§ WHAT THE EXERCISE ASKS
Every entry, from first to last, is to be retyped without any alteration.

Data items:
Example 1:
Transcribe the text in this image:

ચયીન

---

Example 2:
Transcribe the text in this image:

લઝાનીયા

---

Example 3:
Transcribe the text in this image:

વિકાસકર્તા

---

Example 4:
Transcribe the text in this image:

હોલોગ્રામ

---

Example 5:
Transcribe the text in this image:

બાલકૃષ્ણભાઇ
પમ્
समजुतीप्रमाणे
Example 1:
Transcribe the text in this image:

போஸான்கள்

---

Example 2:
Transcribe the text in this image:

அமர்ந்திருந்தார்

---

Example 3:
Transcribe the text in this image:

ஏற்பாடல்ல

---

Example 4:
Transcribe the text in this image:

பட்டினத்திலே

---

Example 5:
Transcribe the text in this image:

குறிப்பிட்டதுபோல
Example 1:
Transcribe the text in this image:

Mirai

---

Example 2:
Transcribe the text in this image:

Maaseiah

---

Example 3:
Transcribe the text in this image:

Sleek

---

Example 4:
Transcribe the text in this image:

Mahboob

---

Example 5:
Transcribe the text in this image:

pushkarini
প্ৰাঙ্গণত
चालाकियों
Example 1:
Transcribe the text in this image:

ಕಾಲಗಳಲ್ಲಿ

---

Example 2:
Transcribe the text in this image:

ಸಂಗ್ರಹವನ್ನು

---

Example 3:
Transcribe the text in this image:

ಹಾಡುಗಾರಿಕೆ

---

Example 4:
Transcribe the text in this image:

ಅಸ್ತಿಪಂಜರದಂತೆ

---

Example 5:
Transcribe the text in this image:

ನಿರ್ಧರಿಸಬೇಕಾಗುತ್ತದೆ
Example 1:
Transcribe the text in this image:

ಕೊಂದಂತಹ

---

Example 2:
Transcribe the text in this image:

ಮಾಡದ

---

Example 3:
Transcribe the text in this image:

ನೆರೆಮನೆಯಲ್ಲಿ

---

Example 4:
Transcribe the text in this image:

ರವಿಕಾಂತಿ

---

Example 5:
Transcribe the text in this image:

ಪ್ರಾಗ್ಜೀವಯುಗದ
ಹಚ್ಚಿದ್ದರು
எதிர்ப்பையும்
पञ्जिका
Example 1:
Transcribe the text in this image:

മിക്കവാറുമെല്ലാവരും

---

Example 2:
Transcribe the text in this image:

§ ANSWER SPACE
Example 1:
Transcribe the text in this image:

ચયીન

---

Example 2:
Transcribe the text in this image:

લઝાનીયા

---

Example 3:
Transcribe the text in this image:

વિકાસકર્તા

---

Example 4:
Transcribe the text in this image:

હોલોગ્રામ

---

Example 5:
Transcribe the text in this image:

બાલકૃષ્ણભાઇ
પમ્
समजुतीप्रमाणे
Example 1:
Transcribe the text in this image:

போஸான்கள்

---

Example 2:
Transcribe the text in this image:

அமர்ந்திருந்தார்

---

Example 3:
Transcribe the text in this image:

ஏற்பாடல்ல

---

Example 4:
Transcribe the text in this image:

பட்டினத்திலே

---

Example 5:
Transcribe the text in this image:

குறிப்பிட்டதுபோல
Example 1:
Transcribe the text in this image:

Mirai

---

Example 2:
Transcribe the text in this image:

Maaseiah

---

Example 3:
Transcribe the text in this image:

Sleek

---

Example 4:
Transcribe the text in this image:

Mahboob

---

Example 5:
Transcribe the text in this image:

pushkarini
প্ৰাঙ্গণত
चालाकियों
Example 1:
Transcribe the text in this image:

ಕಾಲಗಳಲ್ಲಿ

---

Example 2:
Transcribe the text in this image:

ಸಂಗ್ರಹವನ್ನು

---

Example 3:
Transcribe the text in this image:

ಹಾಡುಗಾರಿಕೆ

---

Example 4:
Transcribe the text in this image:

ಅಸ್ತಿಪಂಜರದಂತೆ

---

Example 5:
Transcribe the text in this image:

ನಿರ್ಧರಿಸಬೇಕಾಗುತ್ತದೆ
Example 1:
Transcribe the text in this image:

ಕೊಂದಂತಹ

---

Example 2:
Transcribe the text in this image:

ಮಾಡದ

---

Example 3:
Transcribe the text in this image:

ನೆರೆಮನೆಯಲ್ಲಿ

---

Example 4:
Transcribe the text in this image:

ರವಿಕಾಂತಿ

---

Example 5:
Transcribe the text in this image:

ಪ್ರಾಗ್ಜೀವಯುಗದ
ಹಚ್ಚಿದ್ದರು
எதிர்ப்பையும்
पञ्जिका
Example 1:
Transcribe the text in this image:

മിക്കവാറുമെല്ലാവരും

---

Example 2:
Transcribe the text in this image:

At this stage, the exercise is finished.